PSX continues bullish trend over record current account surplus

Published April 21, 2025
Bullish momentum witnessed at the Pakistan Stock Exchange (PSX) — PSx data portal
Bullish momentum witnessed at the Pakistan Stock Exchange (PSX) — PSx data portal

Bull maintained their hold of the trade floor at the Pakistan Stock Exchange (PSX) on Monday as shares climbed more than 1,000 points on strong macroeconomic indicators.

The benchmark KSE-100 index increased by 847.96, or 0.72 per cent, to stand at 118,163.54 from the previous close of 117,315.58 at 11:18am.

At 12:40pm, the index surged 1,477.00, or 1.26pc, to stand at 118,792.58 from the last close.

Finally, the index closed at 118,383.38, up by 1,067.80 or 0.91pc, from the last close.

Yousuf M. Farooq, director research at Chase Securities, said, “Positive news flow has driven improved market activity and a broad-based rally.”

He credited the rally to the record-low inflation reading, supported by strong Ramazan remittances of $4 billion for the month of March.

He also noted that the real effective exchange rate (REER) stood at 101, in addition to interest rates “now expected to gradually decline”.

“The session began with better-than-expected results from Ghandhara Industries Limited (GHNI) and Sazgar Engineering Works Limited (SAZEW), which lifted sentiment in the auto sector, while cements rallied on expectations of a gradual recovery in economic growth,” he added.

Mohammed Sohail, chief executive of Topline Securities, attributed the upward momentum to “excellent corporate results”, especially by Meezan, United Bank Limited (UBL) and Sazgar.

On Friday, the index had largely traded in the positive zone throughout the trading session, buoyed by encouraging ma­­c­­r­o­economic indicators and strong corporate earnings.

According to analysts, the upward momentum was primarily driven by the highest-ever monthly current account surplus and a favourable movement in the Real Effective Exchange Rate.

Pakistan recorded its highest-ever monthly current account surplus in March, with a surplus of $1.195 billion compared to $363 million in the same month last year, the State Bank data showed on Thursday.

The March surplus accounted for the largest share of the $1.859bn total surplus posted during the July-March period of the ongoing fiscal year.

The previous month also witnessed a historic inflow of remittances, which reached $4.1bn.
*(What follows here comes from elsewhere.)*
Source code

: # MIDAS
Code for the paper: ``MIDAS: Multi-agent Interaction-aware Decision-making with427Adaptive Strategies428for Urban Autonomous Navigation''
The surge has prompted the SBP to raise its annual remittance target from $35bn to $38bn for FY25.

Despite the SBP governor’s assertion that import restrictions have been lif­ted, imports of goods during the nine-month period rose modestly to $43.39bn from $39.06bn a year earlier — an increase of just $4.33bn. Exports of goods also increased by $1.77bn, reaching $24.66bn in the same period.